• [SOURCE MATERIAL]:
**********

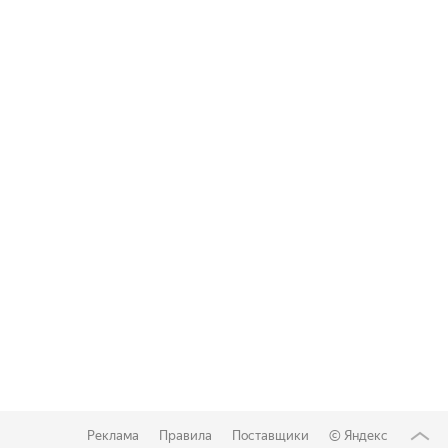
Реклама
Правила
Поставщики
©
Яндекс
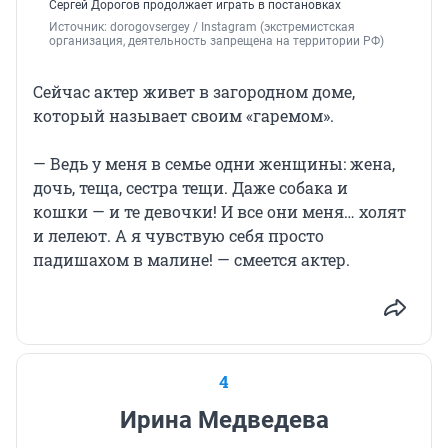
Сергей Дорогов продолжает играть в постановках
Источник: 
dorogovsergey 
/ Instagram (экстремистская 
организация, деятельность запрещена на территории РФ)
Сейчас актер живет в загородном доме,
который называет своим «гаремом».
— Ведь у меня в семье одни женщины: жена,
дочь, теща, сестра тещи. Даже собака и
кошки — и те девочки! И все они меня… холят
и лелеют. А я чувствую себя просто
падишахом в малине! — смеется актер.
4
Ирина Медведева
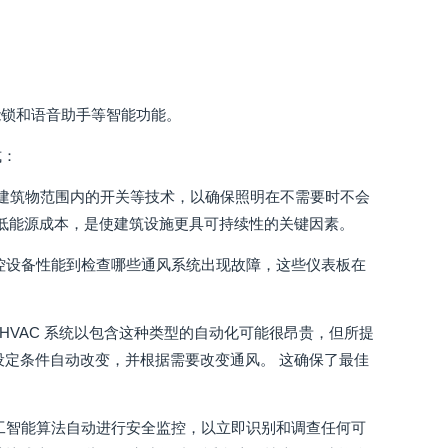
能锁和语音助手等智能功能。
式：
和建筑物范围内的开关等技术，以确保照明在不需要时不会
降低能源成本，是使建筑设施更具可持续性的关键因素。
监控设备性能到检查哪些通风系统出现故障，这些仪表板在
的 HVAC 系统以包含这种类型的自动化可能很昂贵，但所提
设定条件自动改变，并根据需要改变通风。 这确保了最佳
人工智能算法自动进行安全监控，以立即识别和调查任何可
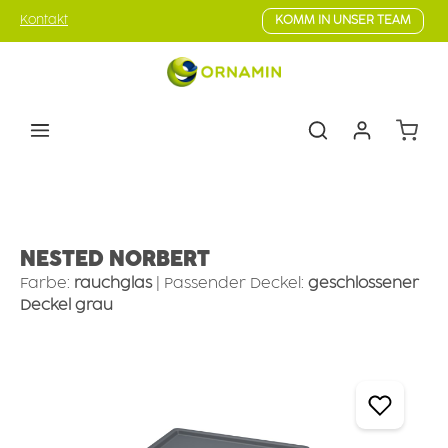
Zum Hauptinhalt springen
Kontakt
KOMM IN UNSER TEAM
Warenk
Geschirr
Campinggeschirr
Campingschalen
NESTED NORBERT
Farbe:
rauchglas
|
Passender Deckel:
geschlossener
Deckel grau
Bildergalerie überspringen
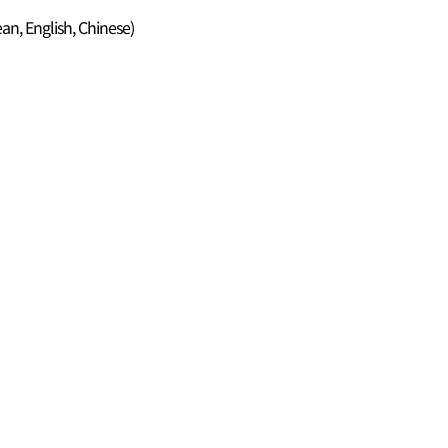
an, English, Chinese)
）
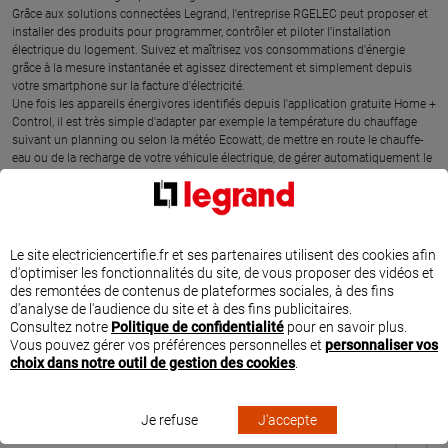
Grâce aux solutions connectées Legrand, l'entreprise RGELEC peut proposer et
installer des produits pour programmer, contrôler et piloter l'installation
électrique du logement. Suivez et maîtrisez vos consommations d'énergie
grâce à la mesure instantanée et agissez directement et simplement depuis
votre smartphone sur la facture d'électricité.
Une fois les appareils énergivores identifiés depuis l'application gratuite Home +
Control, il est très simple d'adapter par exemple la température du chauffage
suivant un planning ou selon la météo Ecowatt, de mettre en route le chauffe-
eau ou de la recharge de votre véhicule électrique, de gérer automatiquement le
niveau d'ouverture des volets roulants suivant la météo et de profiter
pleinement des heures creuses. La programmation de la mise en marche des
appareils énergivores permet d'adapter la consommation aux besoins du foyer,
au bon moment, sans dépasser le contrat d'abonnement.
Ce professionnel a suivi des formations spécifiques et dédiées sur les solutions
Le site electriciencertifie.fr et ses partenaires utilisent des cookies afin
Legrand d'efficacité énergétique. L'entreprise RGELEC est l'expert proche de chez
d'optimiser les fonctionnalités du site, de vous proposer des vidéos et
vous pour comprendre votre consommation électrique et agir rapidement sur
des remontées de contenus de plateformes sociales, à des fins
votre facture.
d'analyse de l'audience du site et à des fins publicitaires.
Consultez notre
Politique de confidentialité
pour en savoir plus.
Vous pouvez gérer vos préférences personnelles et
personnaliser vos
choix dans notre outil de gestion des cookies
.
SITUER RGELEC À CHAVAGNE
Je refuse
J'accepte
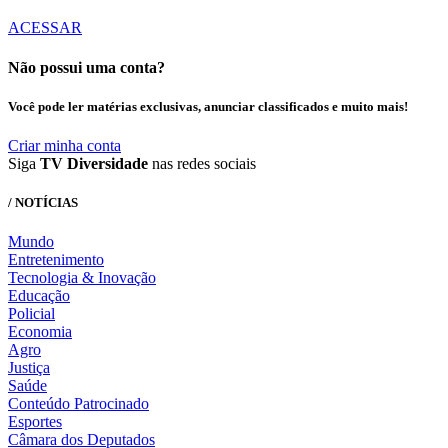
ACESSAR
Não possui uma conta?
Você pode ler matérias exclusivas, anunciar classificados e muito mais!
Criar minha conta
Siga
TV Diversidade
nas redes sociais
/ NOTÍCIAS
Mundo
Entretenimento
Tecnologia & Inovação
Educação
Policial
Economia
Agro
Justiça
Saúde
Conteúdo Patrocinado
Esportes
Câmara dos Deputados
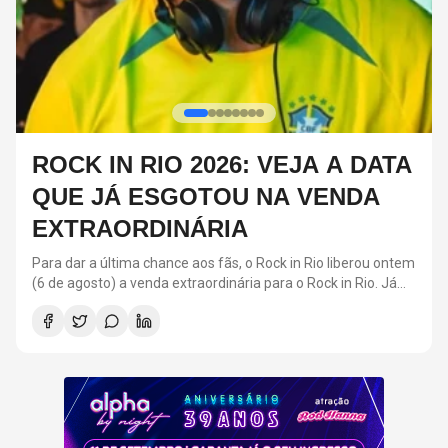
NANDO REIS ESTREIA TURNÊ
"PRA VOCÊ GUARDEI O AMOR"
EM SÃO PAULO: TUDO SOBRE
O SHOW
Nando Reis está prestes de iniciar uma nova agenda de
shows. Entre agosto de dezembro deste ano, o cantor estará
na estrada rodando o Brasil com o show "Pra Você Guardei O
Amor".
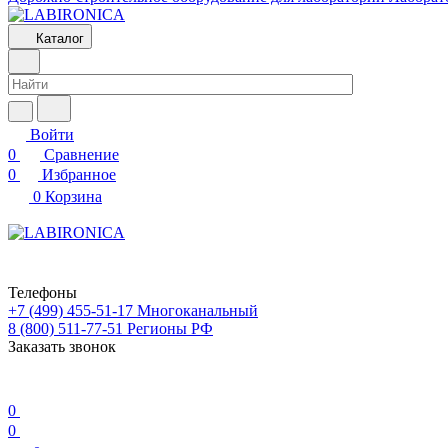
Каталог
Войти
0
Сравнение
0
Избранное
0
Корзина
Телефоны
+7 (499) 455-51-17
Многоканальный
8 (800) 511-77-51
Регионы РФ
Заказать звонок
0
0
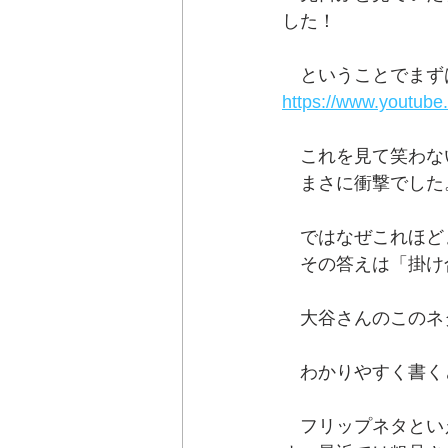
した！
　ということでまず
https://www.youtub
　これを見て笑わな
　まさに衝撃でした
　ではなぜこれほど
　その答えは「掛け
　大谷さんのこのネ
　わかりやすく書く
　フリップネタとい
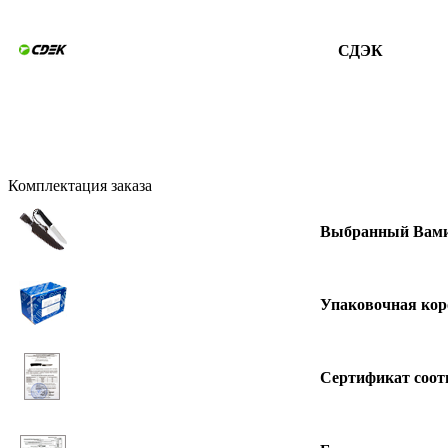
СДЭК
Комплектация заказа
Выбранный Вами
Упаковочная кор
Сертификат соот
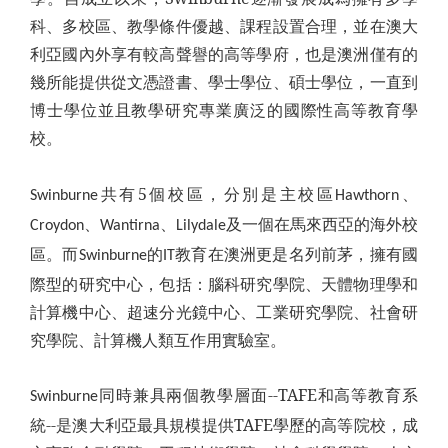
科、多校區、教學條件優越、課程設置合理，並在澳大
利亞國內外享有較高聲譽的高等學府，也是澳洲僅有的
幾所能提供從文憑證書、學士學位、碩士學位，一直到
博士學位並且教學研究專業廣泛的國際性高等教育學
校。
共有5個校區，分別是主校區
、
Swinburne
Hawthorn
、
、
及一個在馬來
西亞的海外校
Croydon
Wantirna
Lilydale
區
。而
的
教育在澳洲更是名列前茅，擁有國
Swinburne
IT
際型的研究中心，包括：腦科研究學院、天體物理學和
計算機中心、超速分光鏡中心、工業研究學院、社會研
究學院、計算機人類互作用實驗室。
同時兼具兩個教學層面--TAFE和高等教育系
Swinburne
統--是澳大利亞最具規模提供TAFE學歷的高等院校，成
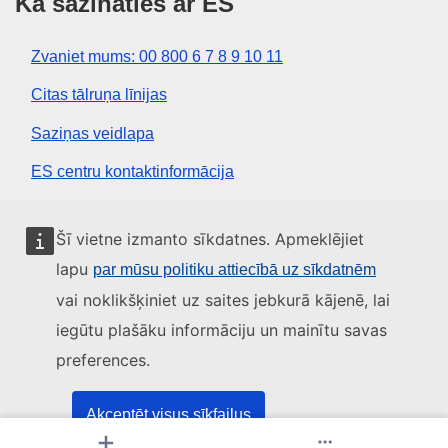
Kā sazināties ar ES
Zvaniet mums: 00 800 6 7 8 9 10 11
Citas tālruņa līnijas
Saziņas veidlapa
ES centru kontaktinformācija
Sociālie mediji
Šī vietne izmanto sīkdatnes. Apmeklējiet
lapu
par mūsu politiku attiecībā uz sīkdatnēm
ES konti sociālajos medijos
vai noklikšķiniet uz saites jebkurā kājenē, lai
iegūtu plašāku informāciju un mainītu savas
ES iestādes un struktūras
preferences.
Meklēt visas ES iestādes un struktūras
Akceptēt visus sīkfailus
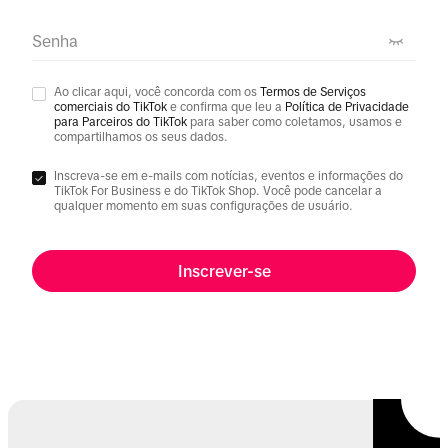
Senha
Ao clicar aqui, você concorda com os
Termos de Serviços
comerciais do TikTok
e confirma que leu a
Política de Privacidade
para Parceiros do TikTok
para saber como coletamos, usamos e
compartilhamos os seus dados.
Inscreva-se em e-mails com notícias, eventos e informações do
TikTok For Business e do TikTok Shop. Você pode cancelar a
qualquer momento em suas configurações de usuário.
Inscrever-se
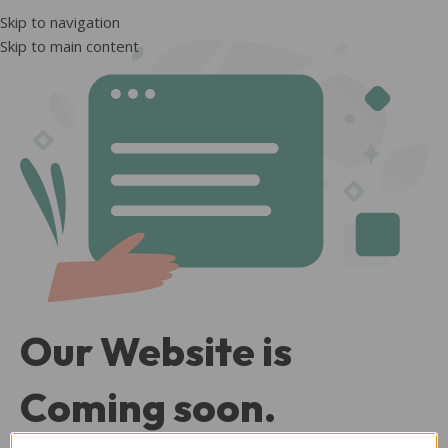
Skip to navigation
Skip to main content
Our Website is
Coming soon.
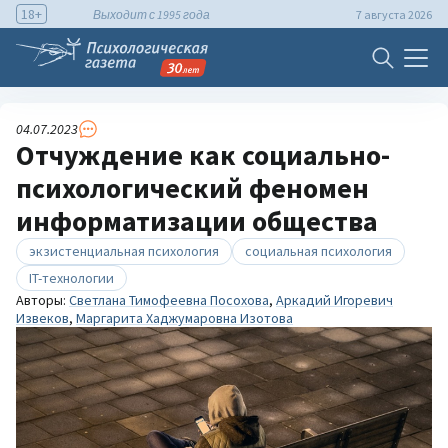
18+
Выходит с 1995 года
7 августа 2026
04.07.2023
Отчуждение как социально-
психологический феномен
информатизации общества
экзистенциальная психология
социальная психология
IT-технологии
Авторы:
Светлана Тимофеевна Посохова
,
Аркадий Игоревич
Извеков
,
Маргарита Хаджумаровна Изотова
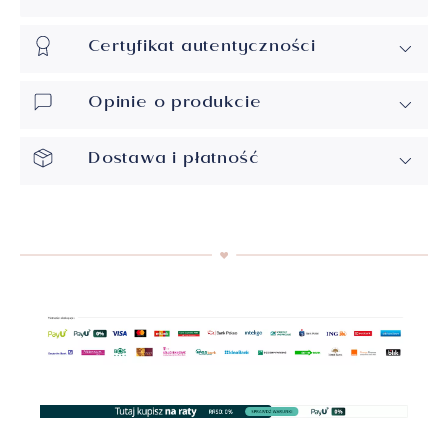
Certyfikat autentyczności
Opinie o produkcie
Dostawa i płatność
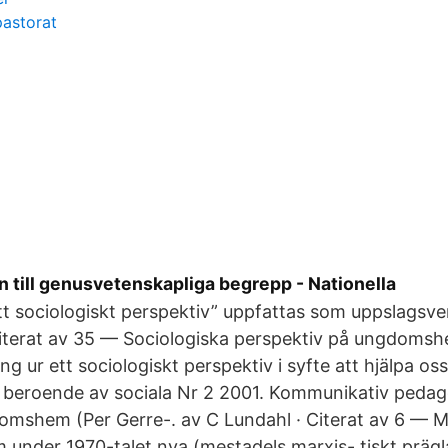
astorat
n till genusvetenskapliga begrepp - Nationella
tt sociologiskt perspektiv” uppfattas som uppslagsv
Citerat av 35 — Sociologiska perspektiv på ungdom
ng ur ett sociologiskt perspektiv i syfte att hjälpa oss
m beroende av sociala Nr 2 2001. Kommunikativ peda
omshem (Per Gerre-. av C Lundahl · Citerat av 6 — M
 under 1970-talet nya (mestadels marxis- tiskt prägla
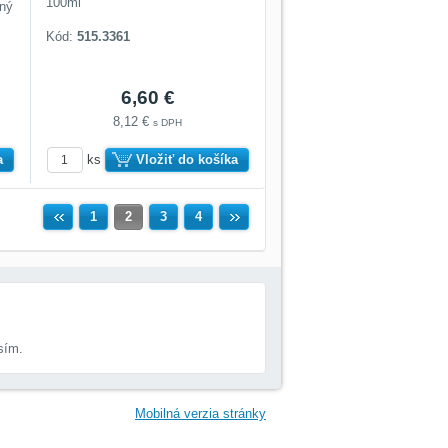
100ml
nný
Kód:
515.3361
6,60 €
8,12 €
s DPH
a
ks
Vložiť do košíka
Predchádzajúca
1
2
3
4
Ďalší
sím.
Mobilná verzia stránky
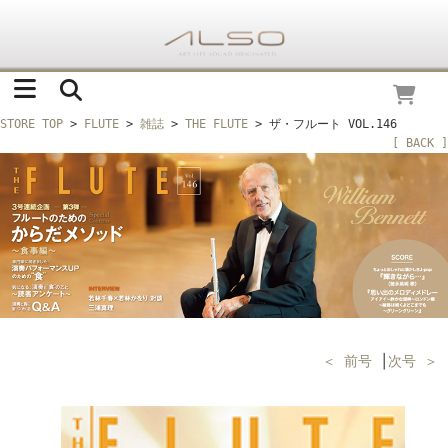
STORE TOP
>
FLUTE
>
雑誌
>
THE FLUTE
> ザ・フルート VOL.146
[ BACK ]
＜ 前号
│
次号 ＞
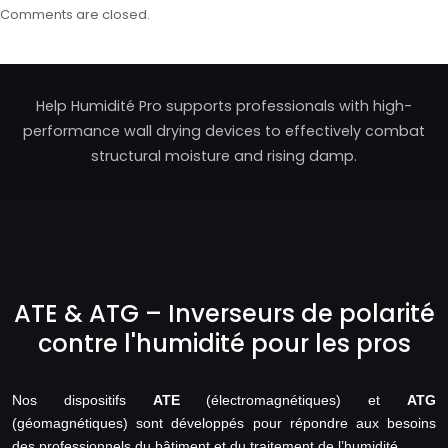
Comments are closed.
Help Humidité Pro supports professionals with high-
performance wall drying devices to effectively combat
structural moisture and rising damp.
ATE & ATG – Inverseurs de polarité
contre l'humidité pour les pros
Nos dispositifs
ATE
(électromagnétiques) et
ATG
(géomagnétiques) sont développés pour répondre aux besoins
des professionnels du bâtiment et du traitement de l’humidité.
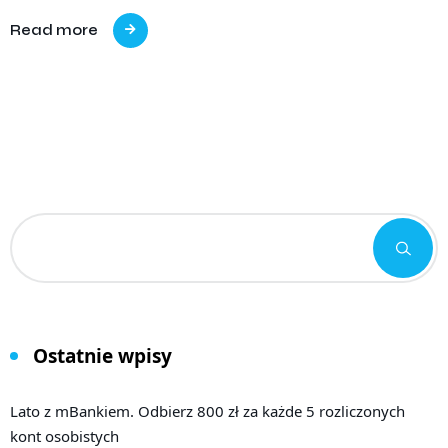
Read more
Ostatnie wpisy
Lato z mBankiem. Odbierz 800 zł za każde 5 rozliczonych
kont osobistych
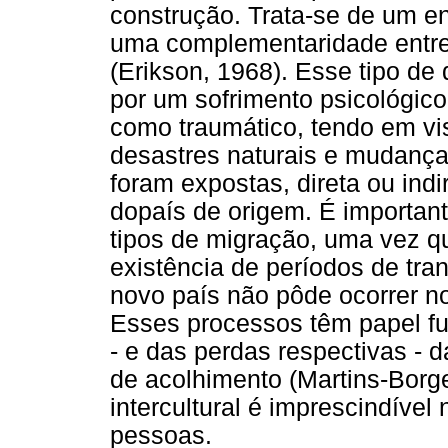
construção. Trata-se de um enl
uma complementaridade entre h
(Erikson, 1968). Esse tipo de
por um sofrimento psicológico
como traumático, tendo em vis
desastres naturais e mudança
foram expostas, direta ou ind
dopaís de origem. É importante
tipos de migração, uma vez qu
existência de períodos de tra
novo país não pôde ocorrer no
Esses processos têm papel f
- e das perdas respectivas - 
de acolhimento (Martins-Borge
intercultural é imprescindíve
pessoas.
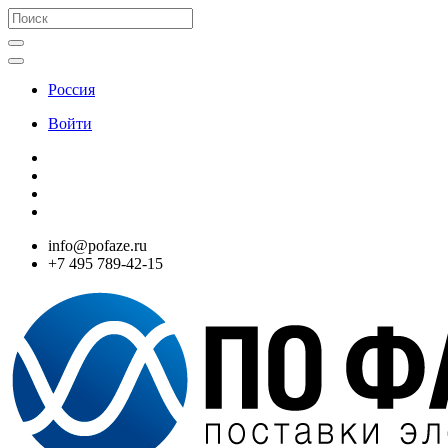
Россия
Войти
info@pofaze.ru
+7 495 789-42-15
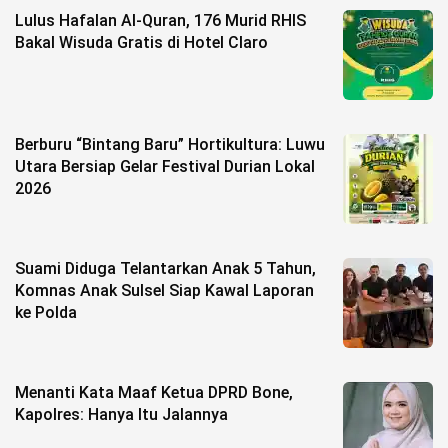
Lulus Hafalan Al-Quran, 176 Murid RHIS
©
Bakal Wisuda Gratis di Hotel Claro
Copyright
2026
berita-
sulsel.com
.
All
Right
Berburu “Bintang Baru” Hortikultura: Luwu
Reserved
Utara Bersiap Gelar Festival Durian Lokal
2026
Suami Diduga Telantarkan Anak 5 Tahun,
Komnas Anak Sulsel Siap Kawal Laporan
ke Polda
Menanti Kata Maaf Ketua DPRD Bone,
Kapolres: Hanya Itu Jalannya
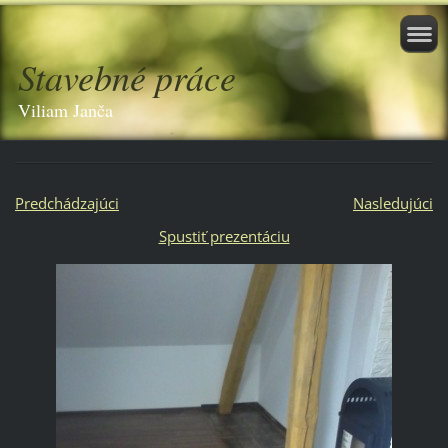
Stavebné práce
Viliam Janča
Predchádzajúci
Nasledujúci
Spustiť prezentáciu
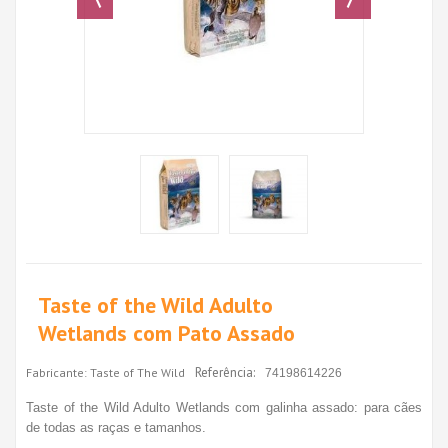
Taste of the Wild Adulto
Wetlands com Pato Assado
Referência:
Fabricante:
Taste of The Wild
74198614226
Taste of the Wild Adulto Wetlands com galinha assado: para cães
de todas as raças e tamanhos.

**********

• [WHAT IS EXPECTED]:
Please rewrite the records from the line with "Stavebné práce" through the end of the records, replacing "Wetlands" with "Marshlands" and keeping everything else the same. Leave the pictures out of your answer.

• [EXERCISE OUTPUT]:
Stavebné práce
Viliam Janča
Predchádzajúci
Nasledujúci
Spustiť prezentáciu
Taste of the Wild Adulto
Marshlands com Pato Assado
Referência:
Fabricante:
Taste of The Wild
74198614226
Taste of the Wild Adulto Marshlands com galinha assado: para cães
de todas as raças e tamanhos.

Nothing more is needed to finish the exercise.